Thanks, FlashGordon. Nice cat in your picture!


----------



## Sciotodarby (Jul 27, 2013)

I skin them, fillet them, rinse in cold water and then soak in salt water for at least a couple hours.


----------



## Shaun69007 (Sep 2, 2009)

I soak the filets in Ice water. I keep rinsing and repeating until the ice water gets clear. then i cut out all yellow and brown meat and only keep the white.


----------



## 53363 (Jun 30, 2014)

Thanks Sciotodarby, that's what I've been doing up til now also. I think the soaking in brine might be accomplishing the same thing as bleeding, just maybe more mess at the cleaning table without bleeding.


----------



## Sciotodarby (Jul 27, 2013)

I keep a garden hose running on them when I'm filleting them. That takes care of the blood for the most part. Rinse them with cold water a couple times in the sink.


----------



## 53363 (Jun 30, 2014)

I appreciate the info Shaun69007. Everyone so far seems to prefer soaking in ice water to bleeding.


----------



## D-Bak (Jul 8, 2014)

Soak in cold salt water for me. Gently massage the filet after an hour or so and any blood still in it will come out. 


Sent from my iPhone using Ohub Campfire


----------



## Dana.Birrell (Apr 23, 2012)

No animal activist, but instead of slitting their throat, take a filet knife and scramble their brains. Here's a post I made on a fishing thread on SomethingAwful that helped quite a few people in cleaning their catfish quicker and more humanely. This will also help stop bloodflow faster, more blood goes to the head, less on the meat.

It's also faster than skinning the catfish before fileting



> When you clean a catfish there are two things you do FIRST. EVERY TIME.
> 
> Right in between the eyes, the skull angles inward. Make a slit from just above the eyes about 1.5-2 inches down. If you have a traditional filet knife, take the tip and run it downwards along the slit until the knife enters the skull. Once you've found this open area in their skull slide the knife INTO the catfish's skull until the catfish appears the have a quick seizure, and just stops moving. Congratulations! You've hit the brain! Now, proceed to obliterate the brain, turning it into soup.
> 
> ...



Here's a video demonstrating with a more boning-like knife making the slit and using a clothes hanger for scrambled brains!


----------



## Sciotodarby (Jul 27, 2013)

I drive a pole barn spike through their head and into a 5' long 2x12 oak board covered in aluminum flashing. I lean that against my shed. Makes it easy to skin and fillet them that way. Belly meat from channel cats and flatheads is also delicious.


----------



## Dana.Birrell (Apr 23, 2012)

Sciotodarby said:


> I drive a pole barn spike through their head and into a 5' long 2x12 oak board covered in aluminum flashing. I lean that against my shed. Makes it easy to skin and fillet them that way. Belly meat from channel cats and flatheads is also delicious.

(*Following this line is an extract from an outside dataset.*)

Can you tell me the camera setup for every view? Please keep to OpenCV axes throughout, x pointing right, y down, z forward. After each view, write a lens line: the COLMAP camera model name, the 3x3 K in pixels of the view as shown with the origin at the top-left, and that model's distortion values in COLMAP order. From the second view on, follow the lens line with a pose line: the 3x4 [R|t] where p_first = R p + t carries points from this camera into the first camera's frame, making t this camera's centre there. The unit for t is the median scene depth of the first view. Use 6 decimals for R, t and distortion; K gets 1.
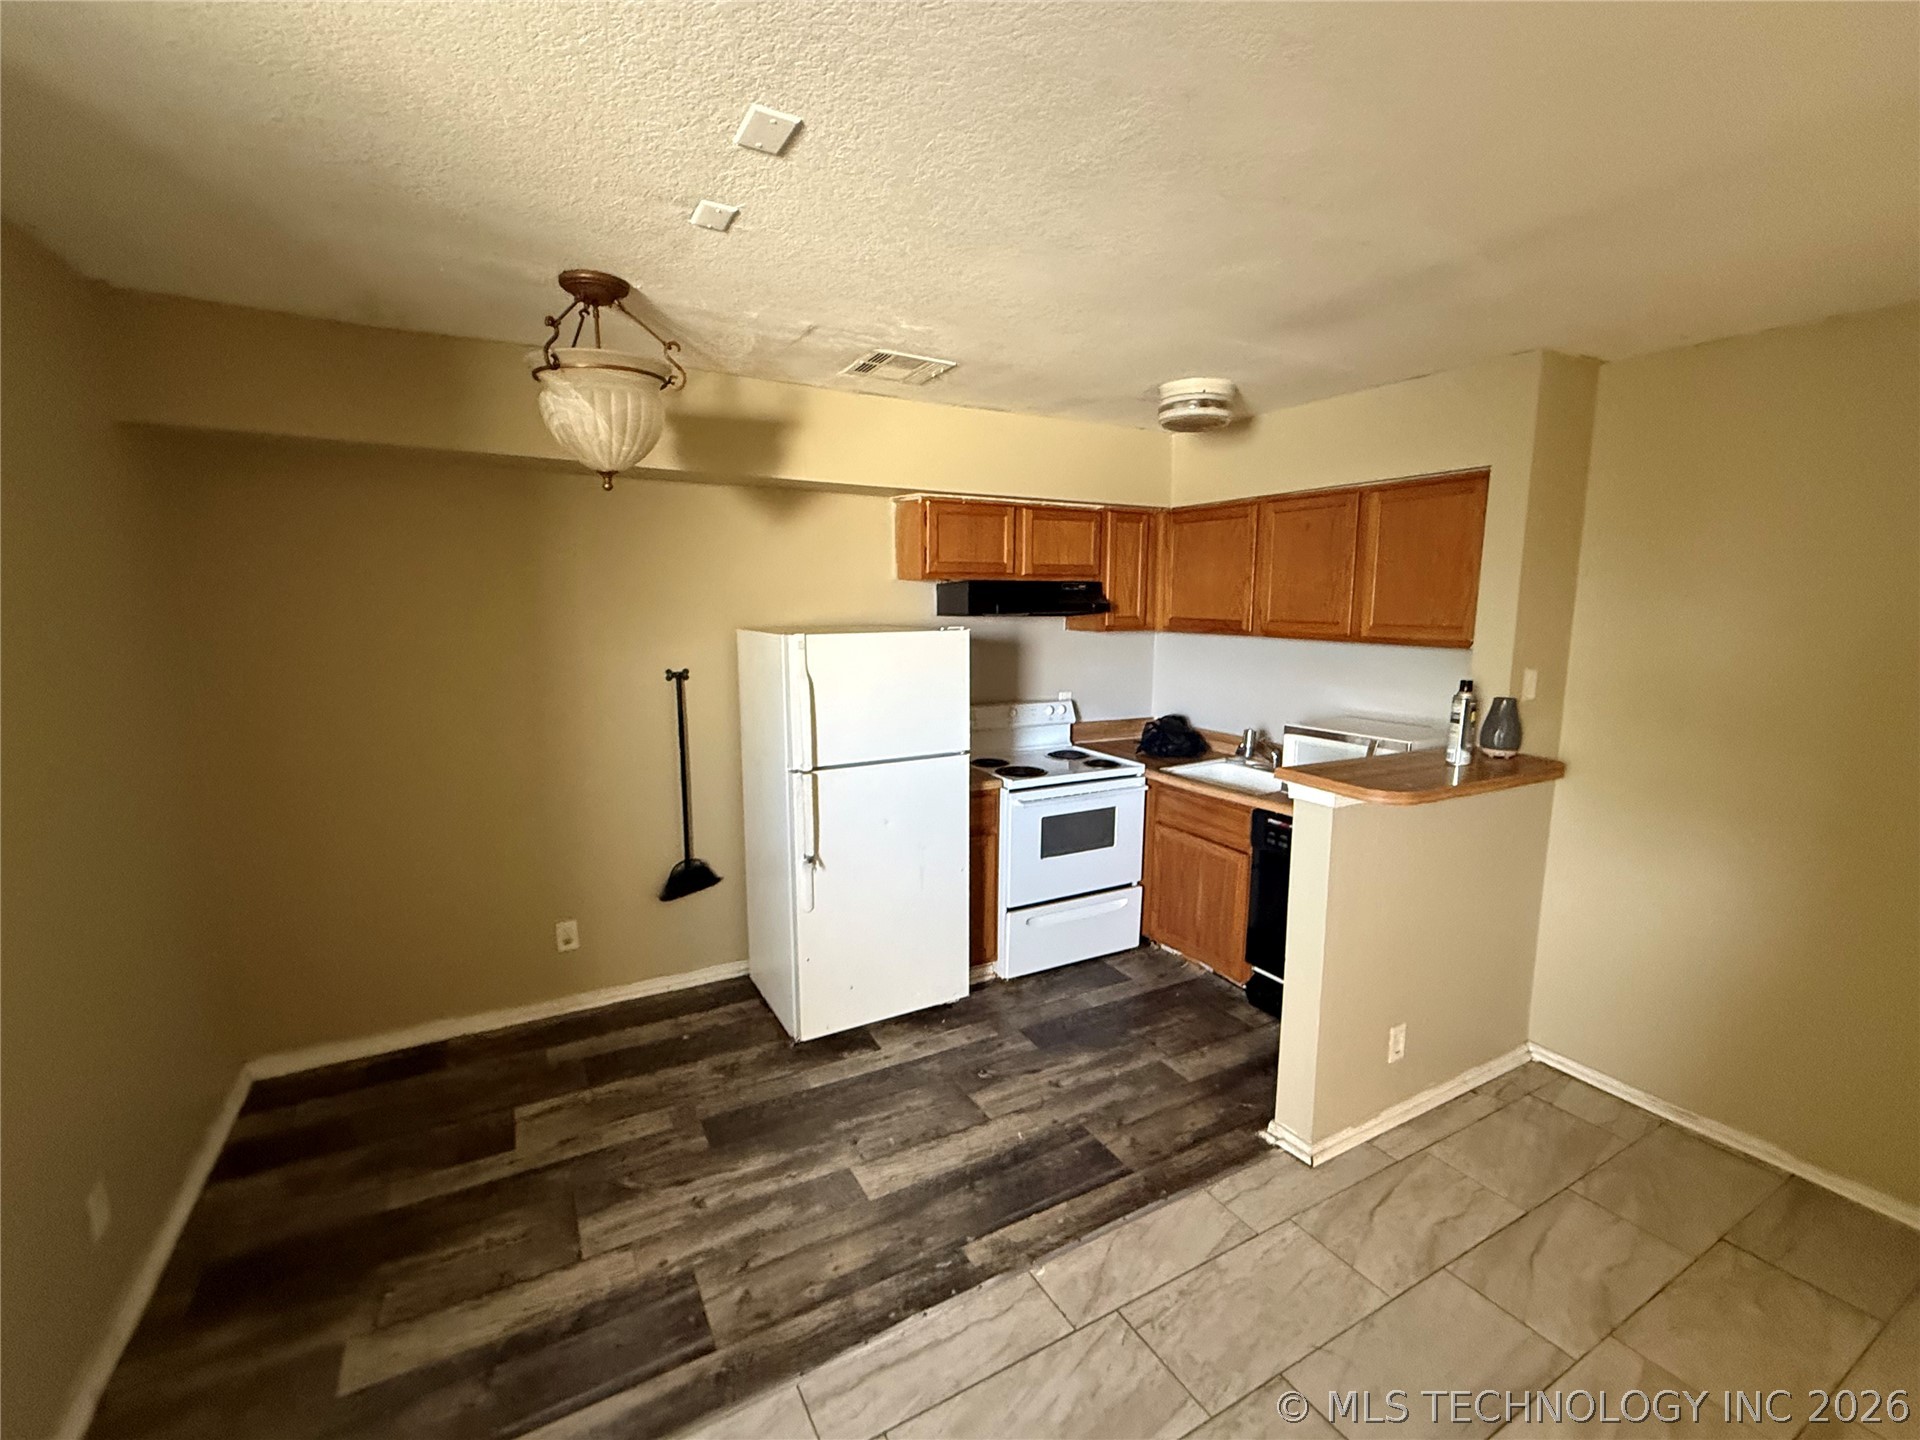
lens RADIAL K [[837.0, 0, 960.0], [0, 837.0, 720.0], [0, 0, 1]] dist [0.000202, -0.000217]
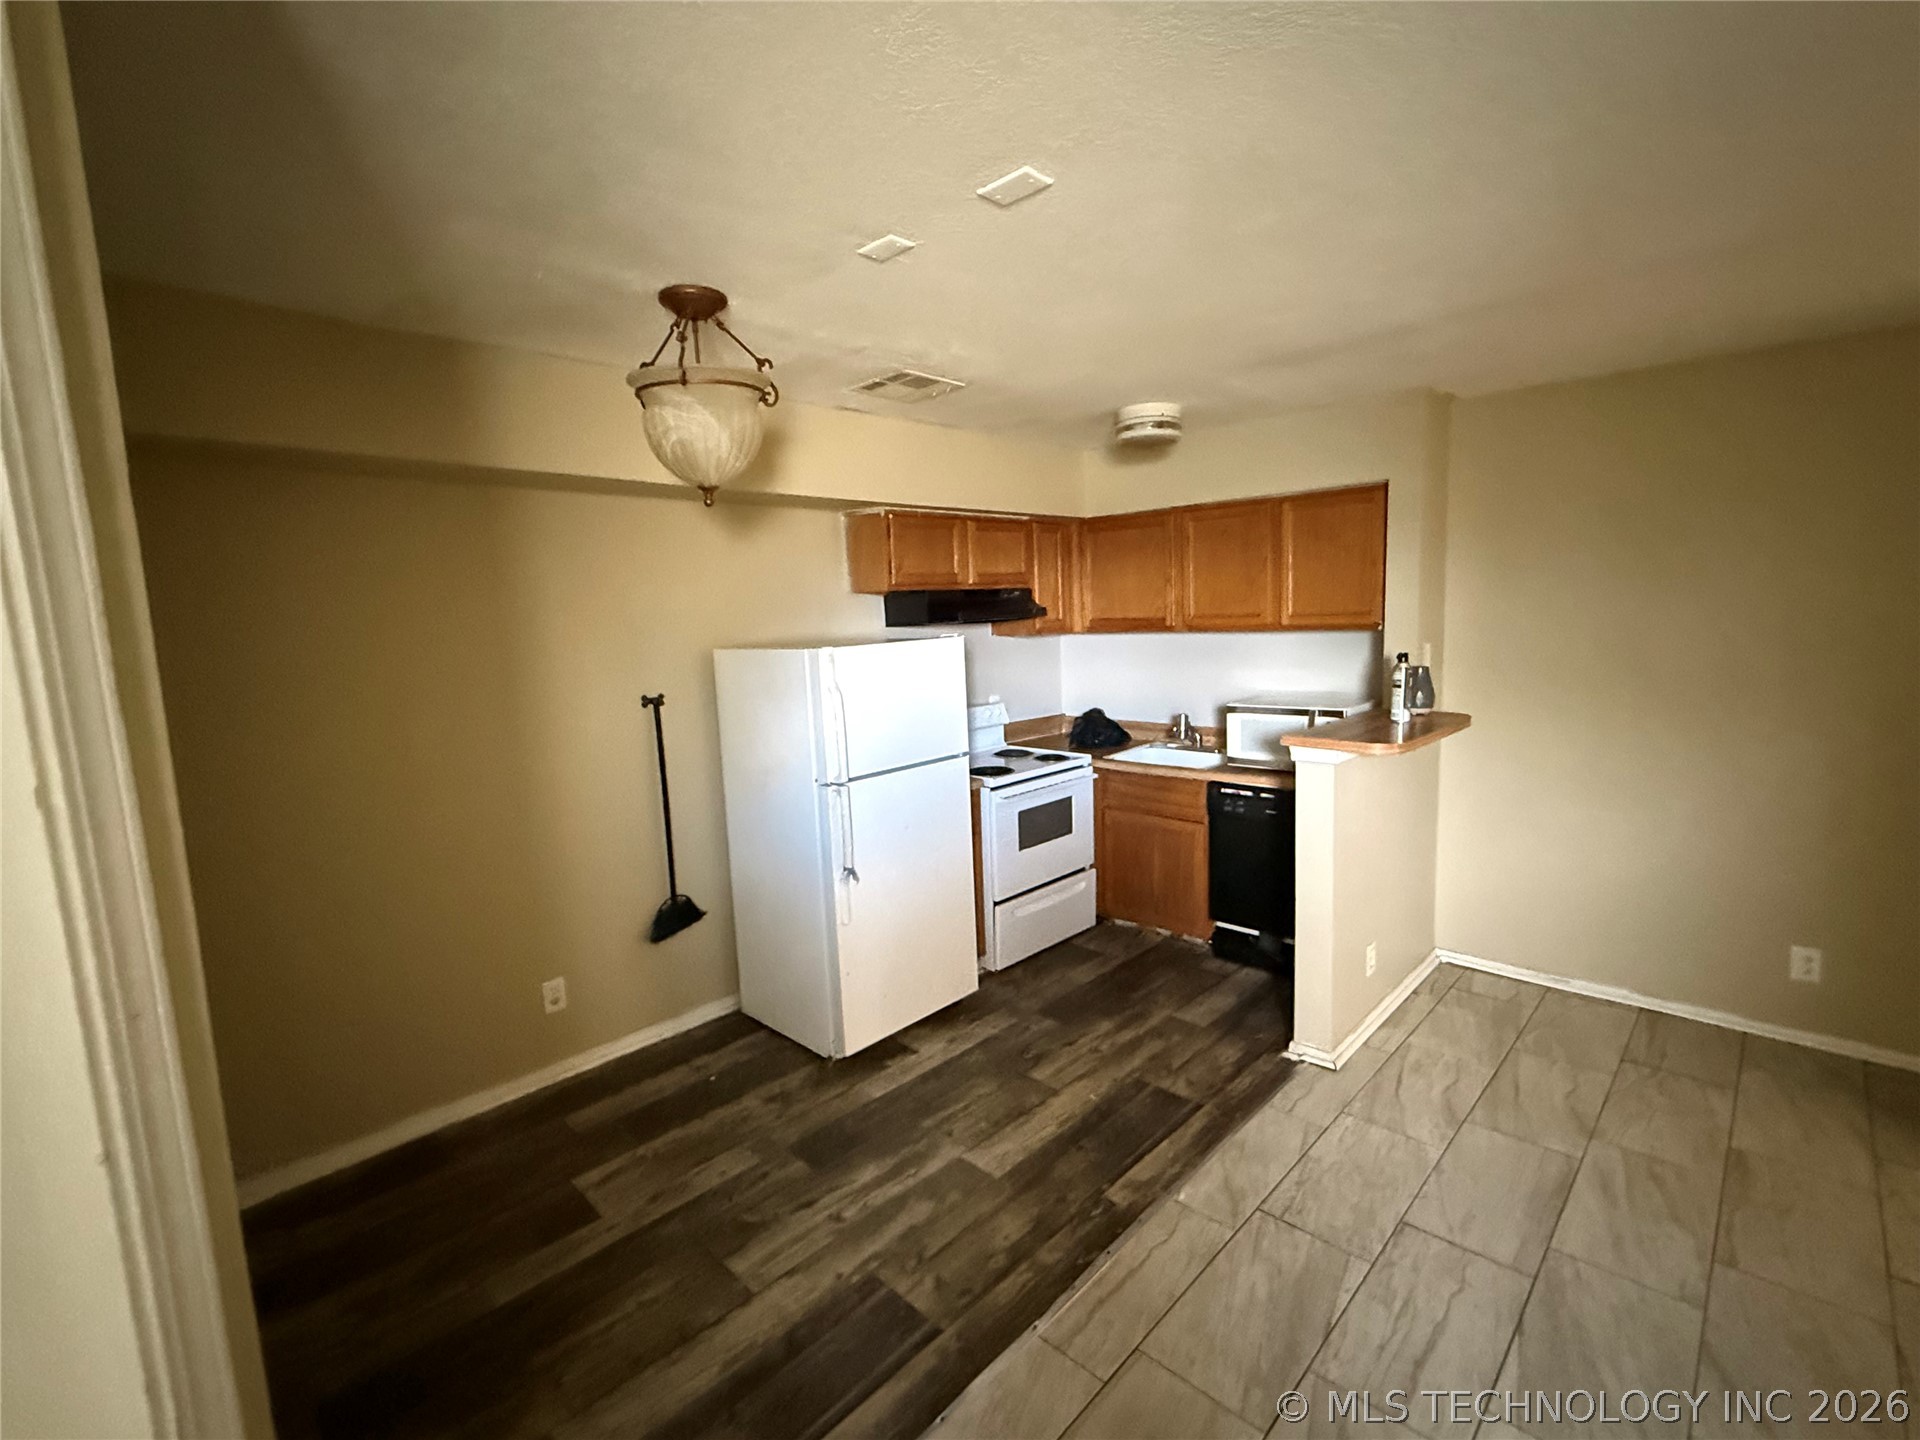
lens RADIAL K [[866.2, 0, 960.0], [0, 866.2, 720.0], [0, 0, 1]] dist [-0.000233, 0.000071]
pose [[0.958383, -0.077751, 0.274695, -0.324495], [0.084092, 0.996393, -0.011365, 0.009483], [-0.272820, 0.033991, 0.961464, -0.038500]]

It's also the primary source of mercury


----------



## chopper (May 15, 2004)

I learned this from an old boy from alabama. He netted cats and sold them. He brought a half of a 22 lber to a fish fry. I thought it would taste like crap. It did not. He said he always bleeds them. He takes a knife and cuts their tail off just up into the meat while they are alive. He hangs them over the boat and they completely bleed out. There is a vein you have to hit and it will pee a stream. When you clean them you have perfect white meat. I have done this for years now. It works great for me, try it.


----------